La Fondazione Vodafone Italia
Carta d'identità
NOME
FONDAZIONE VODAFONE ITALIA
NASCITA
Nata nel 2002 dalla volontà dell’azienda vodafone di creare una struttura autonoma
completamente dedicata ad attività di servizio e di solidarietà sociale, specializzata nel
compiere azioni positive e disinteressate a favore di tutti e in particolare dei soggetti in
situazioni molto disagiate.
RESIDENZA
ROMA (sede legale a MILANO)
RUOLO
Fondazione d’impresa grantmaking multiscopo collabora con soggetti della società
civile a cui eroga contributi, opera in ambito sociale, ambientale e culturale.
MISSIONE
Offrire il proprio contributo alla soluzione delle criticità del contesto sociale attuale
e contrastare l’insorgere di nuove forme di disagio.
la soluzione delle criticità sociali richiede uno sforzo complessivo di unitarietà, ecco
perché le risorse saranno dedicate a:
> diffondere nella società civile i valori di solidarietà, sussidiarietà e responsabilità
collettiva;
> individuare soluzioni efficaci per il miglioramento della qualità della vita delle
persone, facilitando la costruzione e il coordinamento di reti solidali;
> trasferire competenze manageriali a vantaggio dei progetti e delle organizzazioni
non profit finanziate
AMBITI D'INTERVENTO
Periferie urbane, ovvero situazioni di grave emarginazione sociale.

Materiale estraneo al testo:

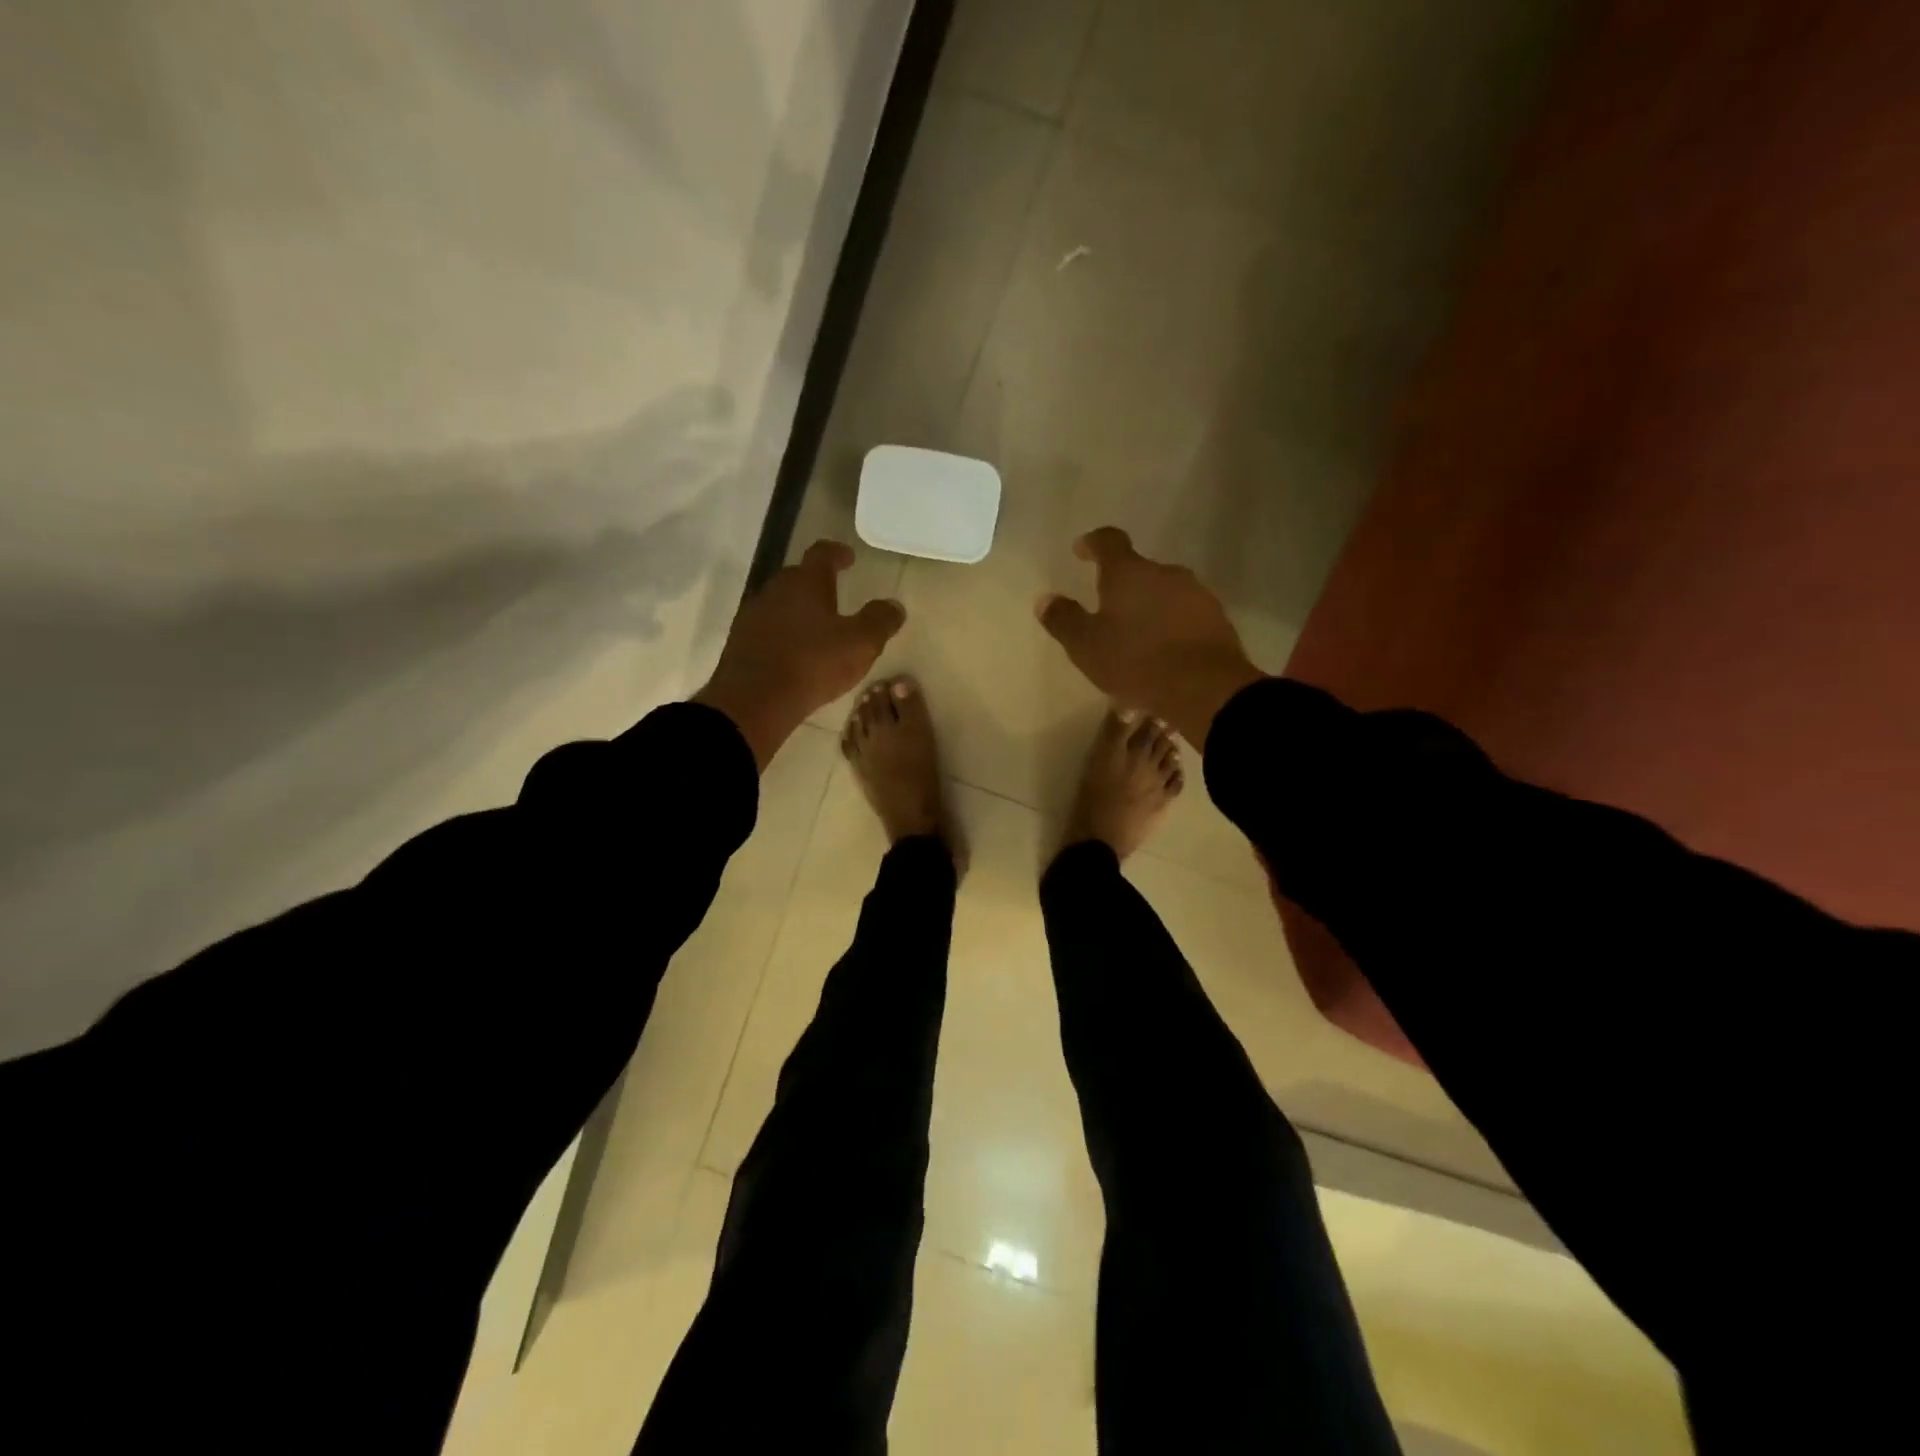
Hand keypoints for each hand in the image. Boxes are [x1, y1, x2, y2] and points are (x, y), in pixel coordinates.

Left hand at [694, 541, 904, 769]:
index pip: (822, 553)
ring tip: (817, 626)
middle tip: (836, 593)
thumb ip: (880, 620)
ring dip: (799, 608)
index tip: (849, 557)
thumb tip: (894, 606)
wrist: (754, 701)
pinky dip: (784, 631)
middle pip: (798, 576)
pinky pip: (768, 627)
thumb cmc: (812, 664)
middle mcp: (776, 589)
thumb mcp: (861, 644)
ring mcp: (754, 614)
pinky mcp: (741, 641)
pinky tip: (795, 650)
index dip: (837, 553)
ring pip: (781, 602)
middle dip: (817, 582)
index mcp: (806, 582)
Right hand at [1038, 527, 1263, 746]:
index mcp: (1129, 573)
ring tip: (1135, 640)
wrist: (1206, 688)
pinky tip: (1162, 654)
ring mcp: (1196, 594)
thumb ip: (1064, 620)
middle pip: (1139, 571)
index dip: (1093, 543)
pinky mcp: (1217, 619)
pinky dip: (1170, 627)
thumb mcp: (1086, 646)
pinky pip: (1184, 616)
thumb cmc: (1136, 661)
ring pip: (1164, 594)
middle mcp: (1166, 573)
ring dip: (1148, 609)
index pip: (1109, 542)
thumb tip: (1046, 599)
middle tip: (1107, 612)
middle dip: (1122, 587)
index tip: (1082, 550)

“aree disagiate delle città” indipendentemente dalla loro collocazione effettiva nel
centro o ai margini degli agglomerati urbani, “aree depresse” dove vi sia un’alta concentrazione
di problemi sociali, economici, ambientali e che necessitino di interventi
integrati per affrontare al meglio lo sviluppo sociale e territoriale.
“sotto-ambiti”: minori, anziani, immigrati, sport e musica.
SELEZIONE DEI PROGETTI
La fondazione finanzia progetti che nelle aree periferiche:
> intervengono sui fenomeni aggregativi giovanili devianti, promuovendo la legalità;
> mirano ad una riqualificazione di quartieri “sensibili”, diminuendo le situazioni
conflittuali;
> mirano a superare lo stato di abbandono delle persone povere, immigrate, e/o anziane
contribuendo allo loro integrazione sociale;
> pongono attenzione al problema educativo nei giovani (education).
Preferenza per progetti che:
> presentino interventi integrati in più ambiti;
> coinvolgano tutte le forze in campo (istituzioni locali, enti non profit, enti profit
e privati cittadini);
> rendano efficaci reti solidali preesistenti oppure intervengano in aree territoriali
in cui vi sia completa “mancanza di risposta” ai problemi.